BEGIN Given data

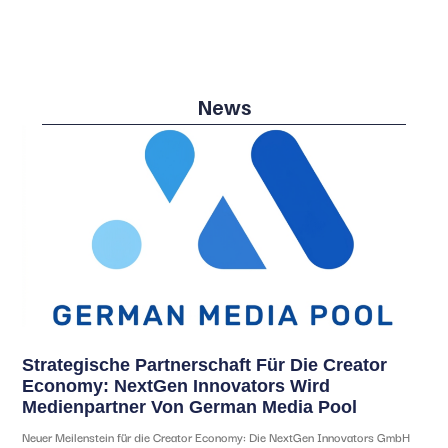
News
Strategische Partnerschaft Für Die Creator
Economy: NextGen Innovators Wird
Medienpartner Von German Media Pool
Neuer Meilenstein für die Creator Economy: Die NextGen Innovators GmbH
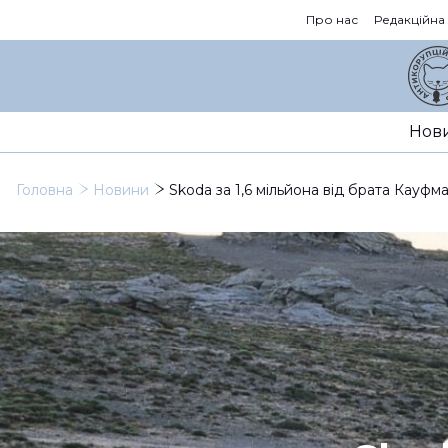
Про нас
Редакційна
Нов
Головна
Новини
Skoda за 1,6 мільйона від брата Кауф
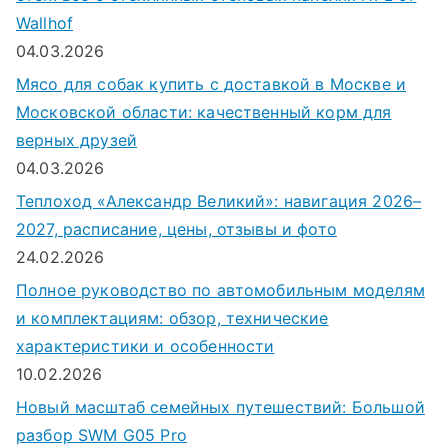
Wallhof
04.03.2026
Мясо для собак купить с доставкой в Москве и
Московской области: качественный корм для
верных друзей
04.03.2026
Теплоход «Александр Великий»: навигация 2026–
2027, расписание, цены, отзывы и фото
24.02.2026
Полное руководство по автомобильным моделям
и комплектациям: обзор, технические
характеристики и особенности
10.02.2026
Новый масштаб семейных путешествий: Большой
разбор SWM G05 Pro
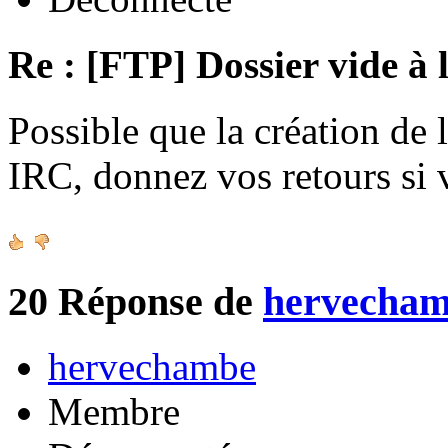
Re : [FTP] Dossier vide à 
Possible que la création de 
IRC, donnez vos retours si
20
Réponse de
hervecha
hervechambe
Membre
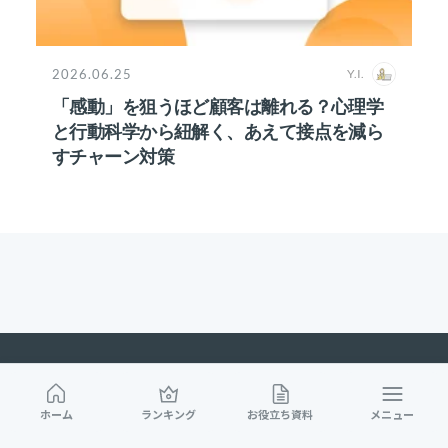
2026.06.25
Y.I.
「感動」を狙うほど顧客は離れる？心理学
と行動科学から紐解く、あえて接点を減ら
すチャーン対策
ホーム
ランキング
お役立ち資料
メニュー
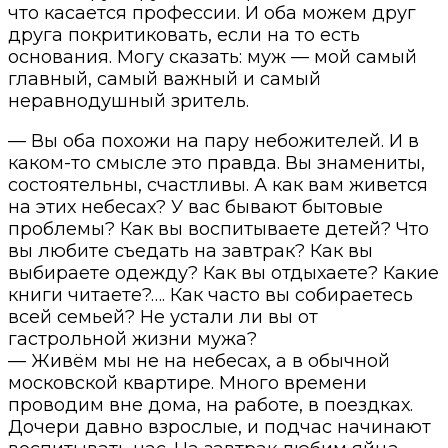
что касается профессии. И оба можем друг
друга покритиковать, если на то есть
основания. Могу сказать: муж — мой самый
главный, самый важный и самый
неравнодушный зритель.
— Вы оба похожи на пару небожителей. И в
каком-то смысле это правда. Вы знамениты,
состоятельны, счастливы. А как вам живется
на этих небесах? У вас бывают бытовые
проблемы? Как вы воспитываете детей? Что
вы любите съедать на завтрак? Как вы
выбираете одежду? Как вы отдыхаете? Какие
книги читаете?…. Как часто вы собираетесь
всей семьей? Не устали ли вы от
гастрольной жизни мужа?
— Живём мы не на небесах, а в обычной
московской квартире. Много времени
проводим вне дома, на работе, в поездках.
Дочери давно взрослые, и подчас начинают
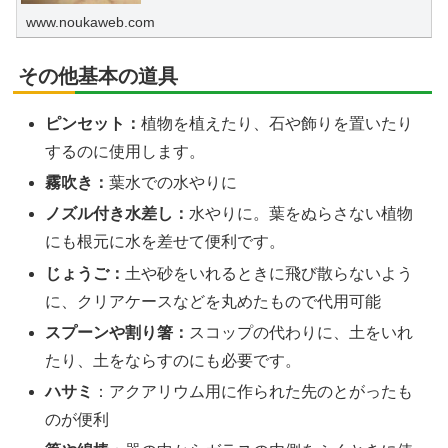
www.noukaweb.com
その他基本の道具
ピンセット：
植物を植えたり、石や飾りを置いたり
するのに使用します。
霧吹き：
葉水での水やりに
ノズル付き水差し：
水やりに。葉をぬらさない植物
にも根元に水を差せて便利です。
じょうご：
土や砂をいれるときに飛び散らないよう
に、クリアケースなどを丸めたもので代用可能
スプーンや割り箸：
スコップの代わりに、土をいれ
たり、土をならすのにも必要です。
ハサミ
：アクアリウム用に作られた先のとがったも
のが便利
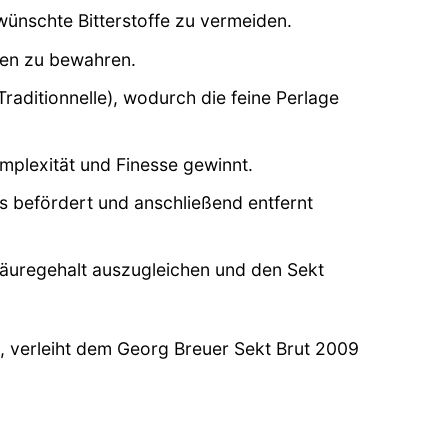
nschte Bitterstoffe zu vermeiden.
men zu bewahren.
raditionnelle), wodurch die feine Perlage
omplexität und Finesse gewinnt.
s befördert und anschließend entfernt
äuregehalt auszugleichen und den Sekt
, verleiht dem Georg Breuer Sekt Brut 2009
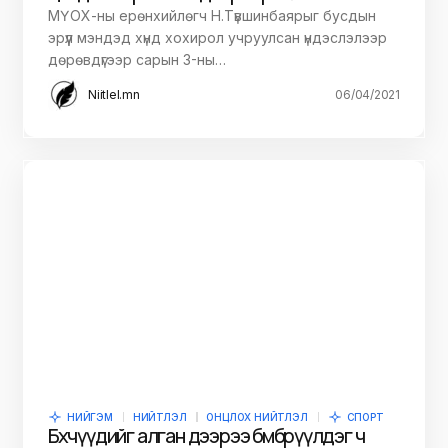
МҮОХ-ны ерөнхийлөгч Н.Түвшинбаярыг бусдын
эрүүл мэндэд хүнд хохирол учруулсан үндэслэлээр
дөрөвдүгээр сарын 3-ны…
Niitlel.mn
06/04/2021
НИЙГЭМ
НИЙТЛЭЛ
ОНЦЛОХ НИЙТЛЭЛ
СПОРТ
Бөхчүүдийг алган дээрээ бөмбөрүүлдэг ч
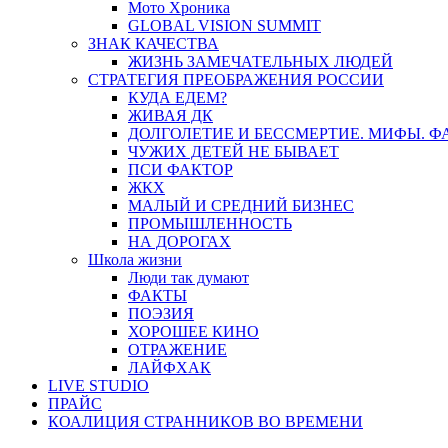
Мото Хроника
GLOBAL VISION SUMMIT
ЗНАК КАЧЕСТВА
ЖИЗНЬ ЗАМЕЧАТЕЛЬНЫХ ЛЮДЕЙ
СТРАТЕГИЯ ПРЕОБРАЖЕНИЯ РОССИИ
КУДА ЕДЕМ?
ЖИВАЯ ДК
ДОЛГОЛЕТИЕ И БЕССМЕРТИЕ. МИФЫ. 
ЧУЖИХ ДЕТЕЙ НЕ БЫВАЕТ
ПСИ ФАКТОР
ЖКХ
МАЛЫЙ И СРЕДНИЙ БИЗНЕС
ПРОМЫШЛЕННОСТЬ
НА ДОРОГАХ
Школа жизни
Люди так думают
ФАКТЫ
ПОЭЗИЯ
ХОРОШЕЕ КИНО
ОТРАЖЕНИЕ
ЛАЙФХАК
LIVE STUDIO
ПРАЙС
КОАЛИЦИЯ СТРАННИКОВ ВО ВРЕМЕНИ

END Given data

Take each line above that holds the string "Sekt" and copy it.

▶ [Written solution]
äuregehalt auszugleichen und den Sekt
, verleiht dem Georg Breuer Sekt Brut 2009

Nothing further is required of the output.